§ Exercise directions
Render the lines of the material as a numbered list, omitting any blank lines, from the line containing "phylum: Tracheophyta" through the end of the material.

§ Records provided
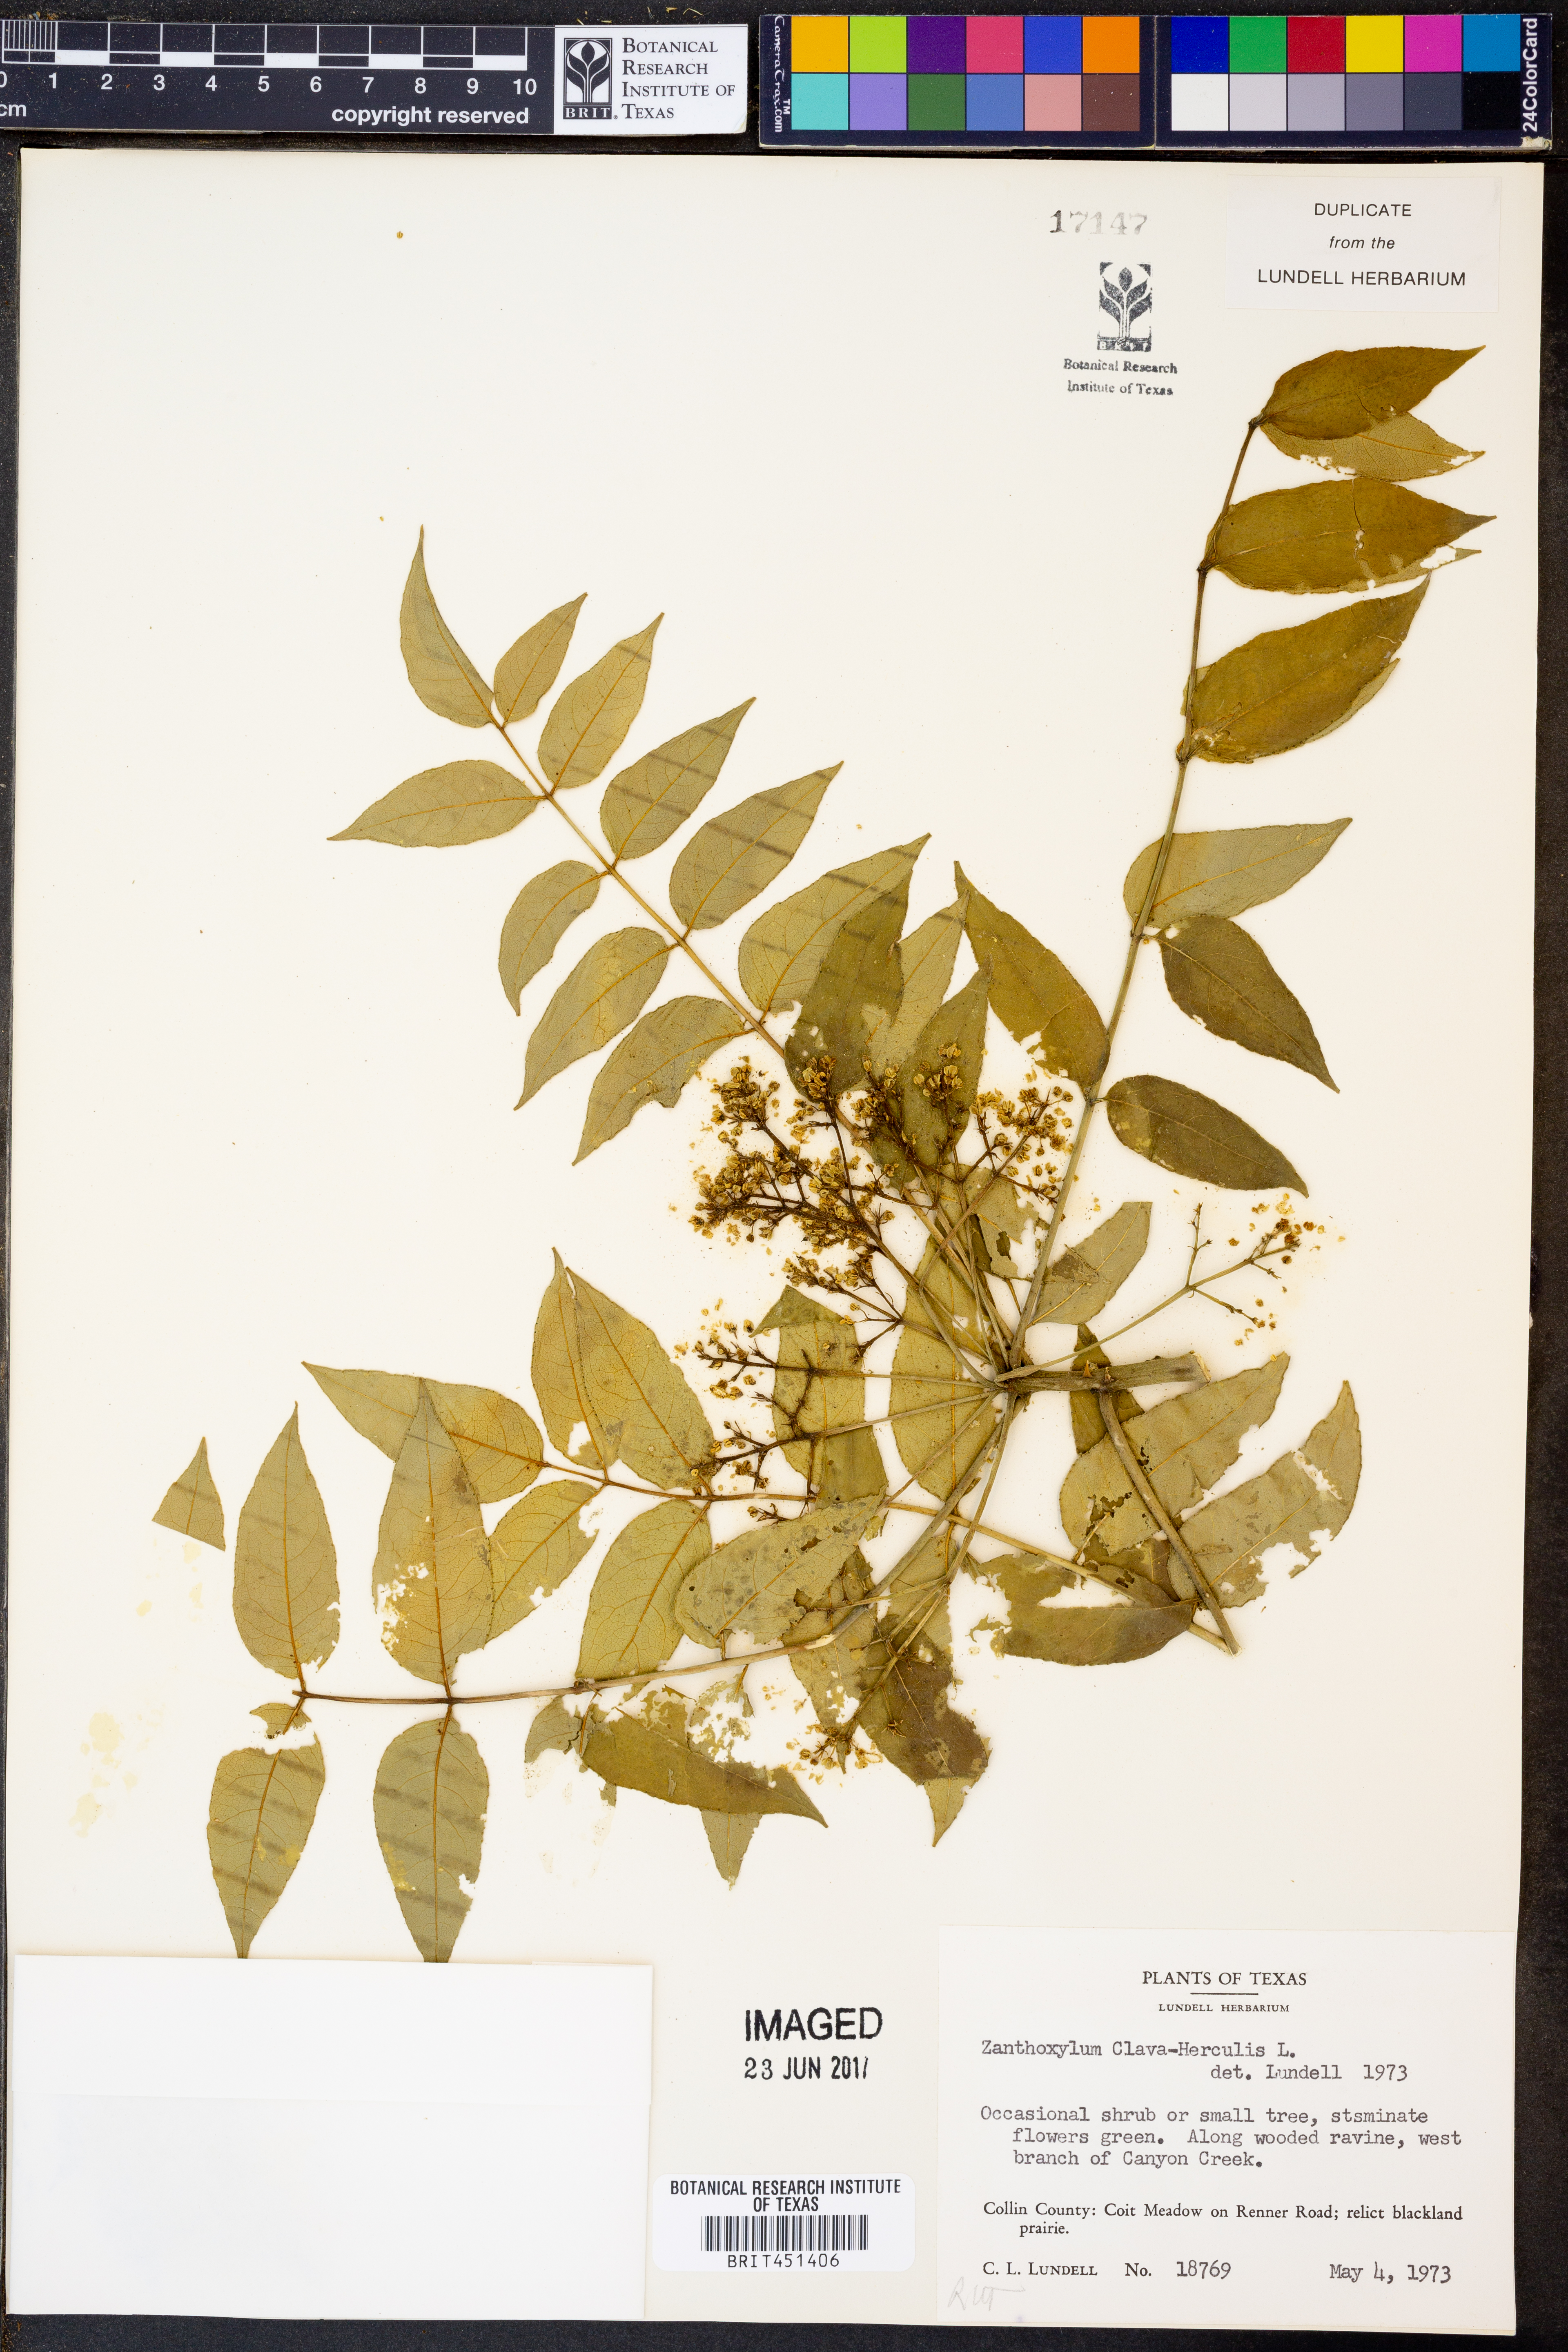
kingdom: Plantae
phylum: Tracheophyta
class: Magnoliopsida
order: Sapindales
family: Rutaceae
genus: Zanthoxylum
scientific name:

§ Solved problem
1. phylum: Tracheophyta
2. class: Magnoliopsida
3. order: Sapindales
4. family: Rutaceae
5. genus: Zanthoxylum
6. scientific name:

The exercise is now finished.